### TO BE DONE
A - In the utility cost text, what was the main reason fuel expense fell in 2009 compared with 2008?
B - Please repeat the portion of the utility cost text starting at "These increases in" and ending at "approximately $8.1 million.".

### TEXT PROVIDED
☆ ☆ ☆ ☆ ☆

These increases in the gross margin were partially offset by:
Ÿ milder weather in the Company’s service territory, which decreased the gross margin by approximately $18.2
million; and
Ÿ lower demand and related revenues by non-residential customers in the Company’s service territory, which
decreased the gross margin by approximately $8.1 million.
Cost of goods sold for the Company consists of fuel used in electric generation, purchased power and transmission related
charges. Fuel expense was approximately $618.5 million in 2009 as compared to approximately $857.2 million in 2008, a decrease of
approximately $238.7 million, or 27.8 percent, primarily due to lower natural gas prices. The Company’s electric generating
capability is fairly evenly divided between coal and natural gas and provides for flexibility to use either fuel to the best economic
advantage for the Company and its customers. In 2009, the Company’s fuel mix was 60 percent coal, 38 percent natural gas and two
percent wind. In 2008, the Company’s fuel mix was 68 percent coal, 30 percent natural gas and two percent wind. Purchased power
costs were approximately $176.6 million in 2009 as compared to approximately $257.0 million in 2008, a decrease of approximately
$80.4 million, or 31.3 percent, primarily due to the termination of the purchase power agreement with the Redbud Facility following
the Company’s purchase of the Redbud Facility in September 2008 as well as a decrease in purchases in the energy imbalance service
market.

☆ ☆ ☆ ☆ ☆

### GIVEN DATA
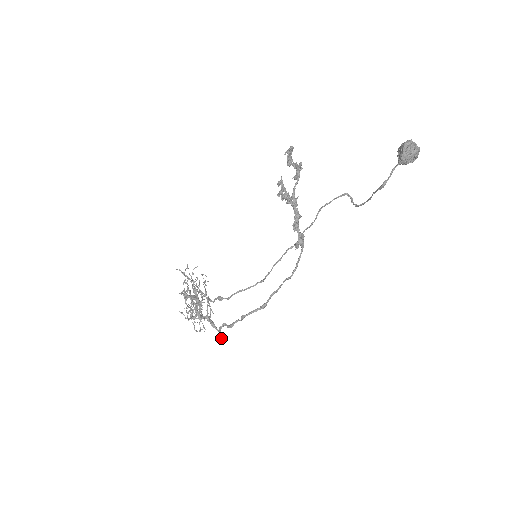
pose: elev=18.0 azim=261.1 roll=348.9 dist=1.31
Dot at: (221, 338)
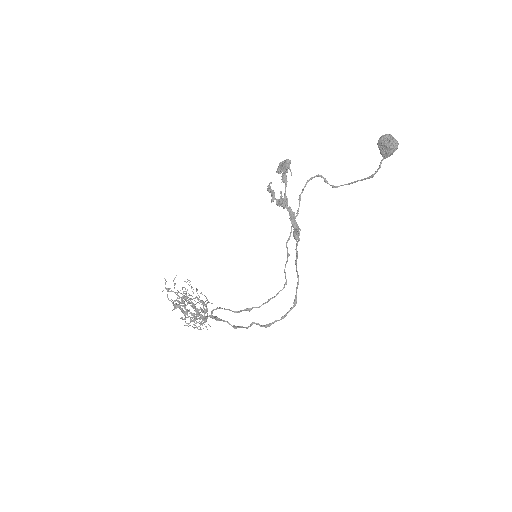
Dot at: occluded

☆ ☆ ☆ ☆ ☆

### EXPECTED ANSWERS
A - Lower natural gas prices.

B -
These increases in the gross margin were partially offset by:
Ÿ milder weather in the Company’s service territory, which decreased the gross margin by approximately $18.2
million; and
Ÿ lower demand and related revenues by non-residential customers in the Company’s service territory, which
decreased the gross margin by approximately $8.1 million.